Jessica Duarte 1 2 3 , Sagun Parakh 1 2 3 , Katherine Woods 1 2 3 , Miles Andrews 4 , Anupama Pasam 1 2 3 , Candani Tutuka 1 2 3 , Jonathan Blackburn 5 , Andreas Behren 1 2 3 , Jonathan Cebon 1 2 3
  1. Olivia Newton-John Cancer Research Institute, Heidelberg, VIC, Australia
  2. Ludwig Institute for Cancer Research - Melbourne branch, Heidelberg, VIC, Australia
  3. La Trobe University, School of Cancer Medicine, Heidelberg, VIC, Australia
  4. MD Anderson Cancer Center, University of Texas, Houston, TX, USA
  5. Department of Integrative Biomedical Sciences, University of Cape Town, Observatory, South Africa

Immune checkpoint inhibitors have changed the treatment landscape of advanced melanomas. Namely, inhibition of cytotoxic T-lymphocyte-associated antigen 4 (anti-CTLA-4, ipilimumab) was the first immune checkpoint to show a survival benefit in advanced melanoma. Nonetheless, a subset of patients failed to benefit clinically from this immunotherapeutic. In addition, this treatment was often accompanied by the onset of immune-related adverse events (irAEs). As such, strategies aimed at enhancing clinical benefit and reducing adverse events are currently being investigated by means of combination therapies. Bacillus Calmette-Guerin (BCG) is a living attenuated strain of Mycobacterium bovis that stimulates cell-mediated immunity by producing a localized and self-limiting infection. This immunostimulatory agent has shown evidence of anti-tumour activity in several clinical studies with suggested induction of non-specific immune responses, thereby warranting further investigation.
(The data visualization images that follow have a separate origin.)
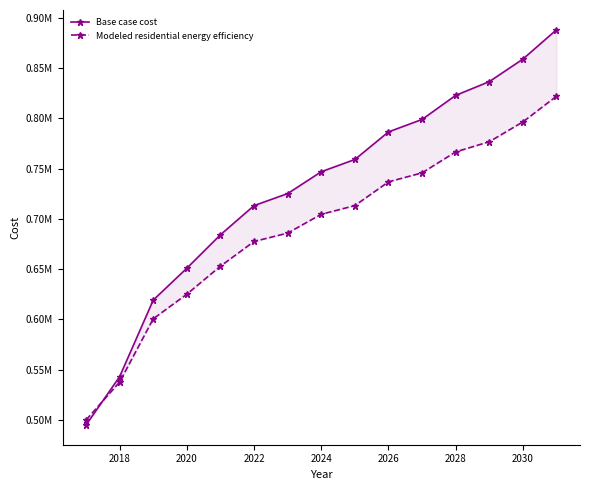

What is the difference between the second highest and second lowest values in the Base case cost series?

315994.3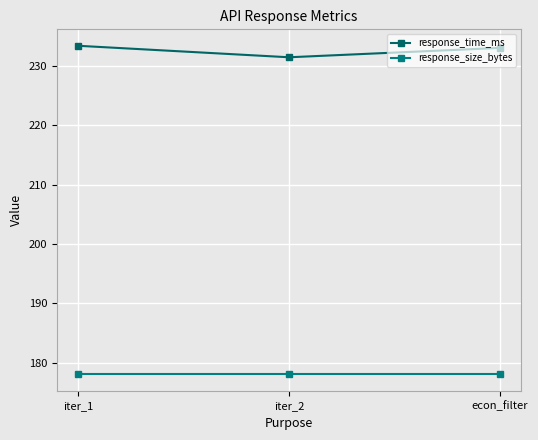

What is the value of the response_size_bytes point at the 2nd from the left?

178.0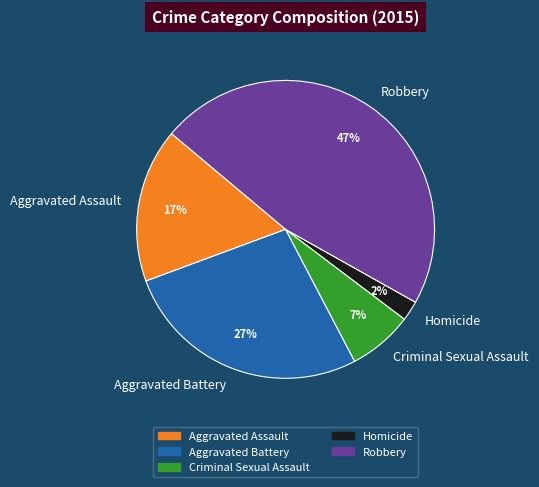

Which category has the biggest portion of the pie?

Robbery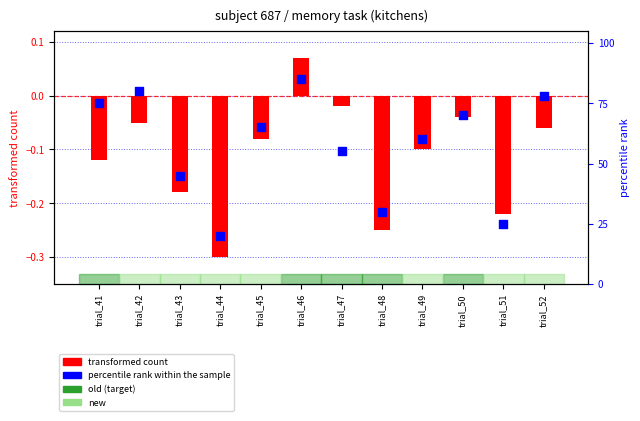

Between trial_45 and trial_51, which is larger?

trial_45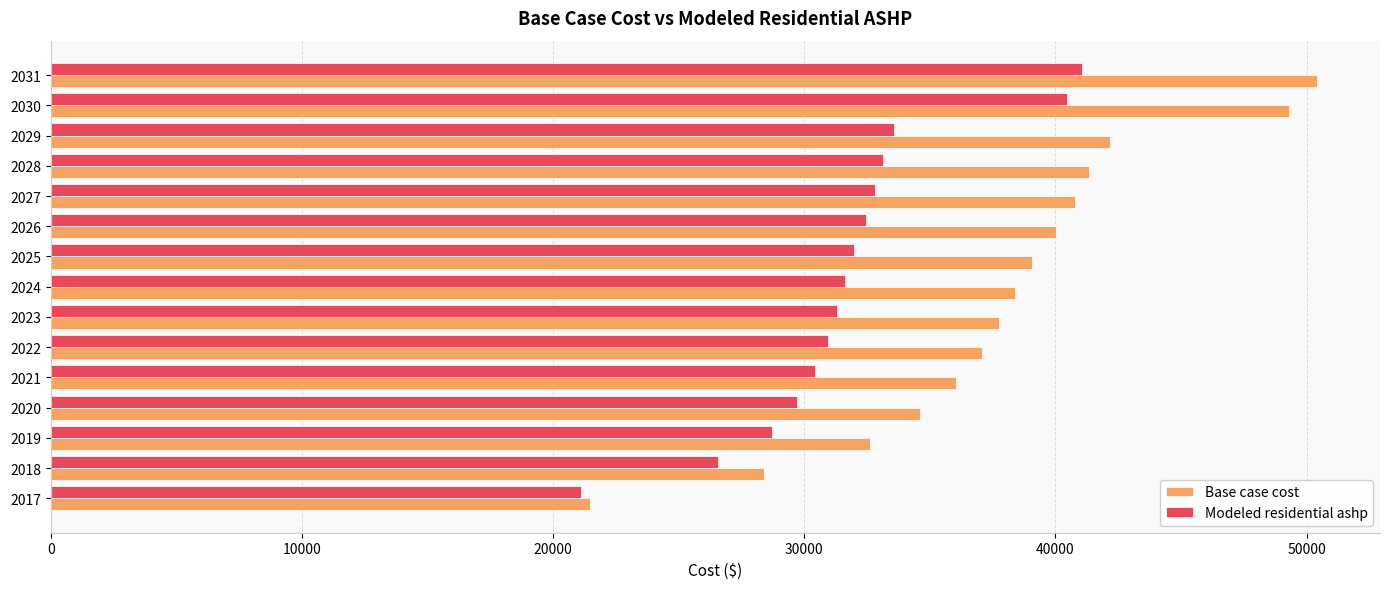

Rank the series at 2023 from lowest to highest value.

Modeled residential ashp, Base case cost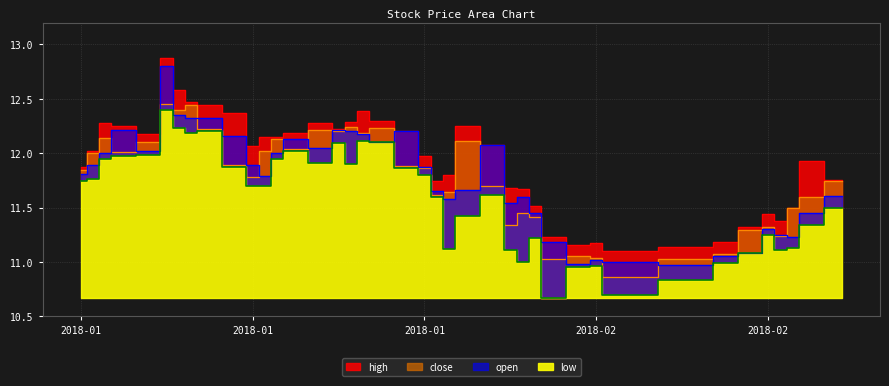

Where does the close series first go above 11?

2018-01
This phase I study determined the safety, clinical efficacy and immunogenicity of the administration of intralesional BCG injection followed by intravenous ipilimumab (NCT01838200). A total of 5 patients with metastatic melanoma were enrolled, with 2 displaying high grade irAEs in accordance with ipilimumab-related toxicities. Furthermore, all patients displayed evidence of clinically progressive disease, with no evident therapeutic benefit. The approval of checkpoint inhibitors targeting programmed death 1 (anti-PD1) as first line therapy resulted in slow patient enrollment and early termination of the trial. Patients displaying irAEs were characterized by drastic increases in their autoantibody repertoire towards tumour and self-antigens, when compared to those with no reported irAEs. This high order of de novo and induced autoantibodies was detected in time points preceding clinical detection of these high-grade toxicities. However, they did not overlap, with unique antigen targets detected in each patient, suggesting evidence of a systemic B-cell deregulation and no organotypic specificity.

Intralesional BCG followed by ipilimumab therapy was not well tolerated in advanced melanoma patients, and showed no evidence of clinical benefit. Investigating humoral immunity may offer a means to detect the early onset of irAEs in a clinical trial setting.